That’s when I realized the people who had made it had been informed quietly and were practicing for the ceremony separately. I was the fool who was waiting to hear her name to be selected. That’s when I realized I would never be a badge holder ever. All the waiting was pointless.
The day before the ceremony, during my practical class a senior teacher walked in asking for me. She told me that I had very little time to practice but the girl originally selected to be the sports captain dropped out and they decided on me. I was the substitute sports captain. J
TURNS OUT THE MOMENT I STOPPED WAITING FOR IT TO HAPPEN IT HAPPENED. I was the sports captain and a badge holder for my school.
As I struggled with science in grade 12th I secretly dreamed of studying in Mumbai in my dream college. I started nursing this dream and researching courses that I could do in that college.
All the while my parents were filling entrance exam forms for medicine and dental colleges. I filled the form for the advertising course and convinced my parents to allow me to compete in that entrance. Being an average student my parents never did think I could make it in my dream college where 1000 kids were competing for 60 seats. To an extent they were correct. I didn’t make it. I was put in the waiting list for the course and informed by the head to keep waiting for a few weeks and if no one leaves the course, to apply the next year again.
•••
### EXERCISES
- A) According to the text, how many students competed for how many seats at the dream college?
- B) List every field of study for which the text says an entrance form was filled in.
•••
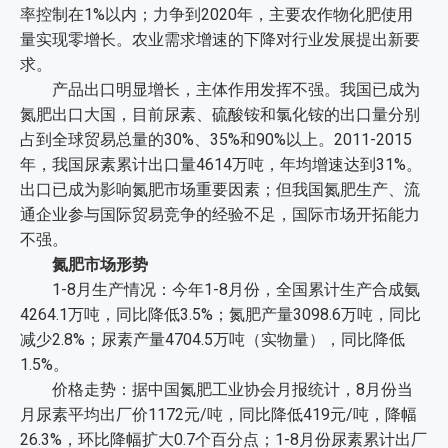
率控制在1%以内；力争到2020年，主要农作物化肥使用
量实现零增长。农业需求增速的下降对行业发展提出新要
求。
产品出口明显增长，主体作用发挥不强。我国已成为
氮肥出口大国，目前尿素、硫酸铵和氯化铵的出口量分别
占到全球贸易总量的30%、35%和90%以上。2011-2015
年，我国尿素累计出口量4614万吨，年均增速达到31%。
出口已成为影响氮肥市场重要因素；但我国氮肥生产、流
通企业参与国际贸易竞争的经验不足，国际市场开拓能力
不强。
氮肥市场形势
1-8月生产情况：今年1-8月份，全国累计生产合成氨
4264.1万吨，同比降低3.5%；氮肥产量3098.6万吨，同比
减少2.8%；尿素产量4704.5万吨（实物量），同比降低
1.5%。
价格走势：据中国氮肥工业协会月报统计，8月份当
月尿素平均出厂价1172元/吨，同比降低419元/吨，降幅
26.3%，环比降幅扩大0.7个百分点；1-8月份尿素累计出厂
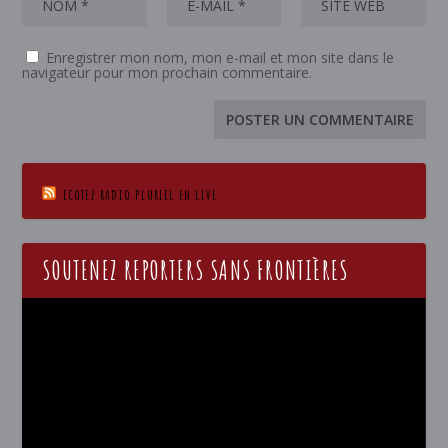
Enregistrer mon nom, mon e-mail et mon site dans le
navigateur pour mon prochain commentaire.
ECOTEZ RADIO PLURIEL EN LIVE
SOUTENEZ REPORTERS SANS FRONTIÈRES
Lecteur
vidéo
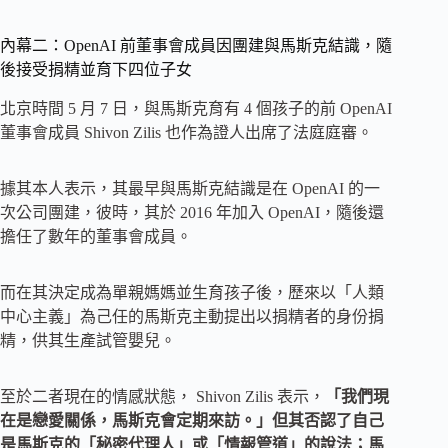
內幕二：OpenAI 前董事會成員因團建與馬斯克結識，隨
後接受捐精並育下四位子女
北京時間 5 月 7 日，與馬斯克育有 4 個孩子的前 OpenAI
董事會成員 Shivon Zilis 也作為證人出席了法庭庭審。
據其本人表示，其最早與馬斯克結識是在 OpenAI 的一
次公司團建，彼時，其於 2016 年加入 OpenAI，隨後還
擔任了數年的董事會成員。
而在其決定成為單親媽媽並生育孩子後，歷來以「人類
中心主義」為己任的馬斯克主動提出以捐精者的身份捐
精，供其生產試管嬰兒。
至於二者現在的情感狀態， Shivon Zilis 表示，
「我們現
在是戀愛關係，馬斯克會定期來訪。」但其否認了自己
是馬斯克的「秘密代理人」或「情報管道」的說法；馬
•••
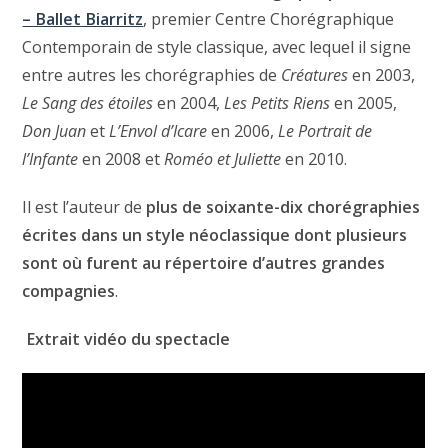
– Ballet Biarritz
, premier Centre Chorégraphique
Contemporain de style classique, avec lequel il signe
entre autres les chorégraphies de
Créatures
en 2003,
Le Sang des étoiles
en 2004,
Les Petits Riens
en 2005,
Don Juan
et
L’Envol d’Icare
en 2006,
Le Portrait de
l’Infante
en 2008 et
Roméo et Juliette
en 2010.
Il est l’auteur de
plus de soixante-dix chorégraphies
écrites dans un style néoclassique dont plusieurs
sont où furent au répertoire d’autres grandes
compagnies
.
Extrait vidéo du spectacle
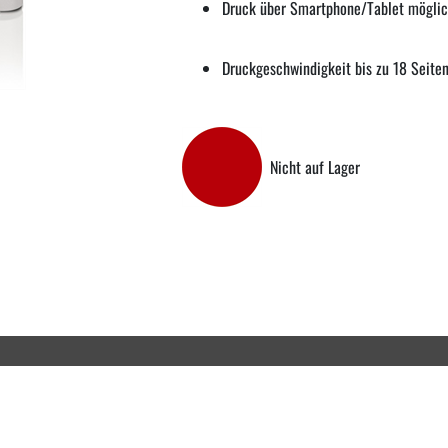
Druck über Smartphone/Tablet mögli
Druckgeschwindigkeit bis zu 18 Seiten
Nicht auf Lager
•••
### PER-TASK OUTPUTS
- A) 1000 students competed for 60 seats.

- B) Medicine, dental, advertising